Arquitetura mínima viável (para não começar torto)
- Entrada: captura de contexto + validações;
- Retrieval (quando houver conhecimento): indexação → RAG com guardrails;
- Orquestração: router simples (regra/LLM), fallbacks e timeouts;
- Avaliação: trace de chamadas, offline evals automatizadas e testes de regressão;
- Observabilidade: logs de prompt/resposta com PII safe, dashboards e alertas;
- Governança: catálogo de dados e política de retenção.

Anti-padrões (aprendidos do jeito difícil)
- “Agente para tudo” — fluxos simples pedem soluções simples.
- PoC eterna — sem hipótese, métrica e cutline, é só demo bonita.
- Sem dono — se todo mundo é dono, ninguém é.
- Sem dados — garbage in, garbage out ainda é verdade.
- Sem evals — sem tests, não há regressão, só sensação.
- Centralização sufocante — o time central vira gargalo e mata a cultura.
Template rápido de PDR - Quais respostas responder?
- Problema e sucesso: qual dor? como saberei que resolvi?
- Dados: fontes, qualidade, lacunas e plano de coleta;
- Abordagem: Regra/Algoritmo/LLM/RAG/Agente? Por quê? Alternativas consideradas;
- Métricas & riscos: cutlines, guardrails e plano de rollback;
- Entrega: escopo V1 (com ou sem AI), cronograma, donos e dependências;
- Observabilidade: logs, tracing, dashboards e alertas;
- Documentação: onde vive, quem atualiza, quando revisamos?
Exemplo de roteiro de adoção em 3 Fases
Fase 1
- Nomeie sponsor executivo e champions por área;
- Defina 3–5 problemas com retorno potencial (e risco controlado);
- Configure tracing e boas práticas mínimas de dados.
Fase 2
- Faça PoCs de 1–2 semanas por problema;
- Compare Regra vs. AI com métrica clara;
- Escolha 1–2 para V1.
Fase 3
- Lance V1 (mesmo que com regra) com coleta de dados;
- Programe as revisões quinzenais;
- Prepare V2 com AI se os dados e as métricas justificarem.
Conclusão
AI-First é cultura, método e execução. Comece pequeno, escolha bem suas batalhas, meça sem dó e documente. O resto é fumaça (e threads no LinkedIn).

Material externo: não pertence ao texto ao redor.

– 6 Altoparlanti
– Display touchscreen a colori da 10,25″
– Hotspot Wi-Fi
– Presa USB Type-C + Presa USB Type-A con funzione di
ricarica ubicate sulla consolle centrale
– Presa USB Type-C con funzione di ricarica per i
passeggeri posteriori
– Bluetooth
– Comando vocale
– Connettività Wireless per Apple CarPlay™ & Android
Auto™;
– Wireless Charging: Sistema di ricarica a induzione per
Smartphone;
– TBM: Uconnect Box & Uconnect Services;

- Sim, AI pode reduzir custo. Não, não vai substituir três departamentos na terça-feira.
- Sim, LLMs erram. Não, isso não te libera de medir e colocar guardrails.
- Sim, dá para começar leve. Não, não dá para pular documentação.
Sim, uma AI ajudou a organizar este texto. Não, ela não escreveu por mim, serviu apenas como ferramenta, como deveria ser.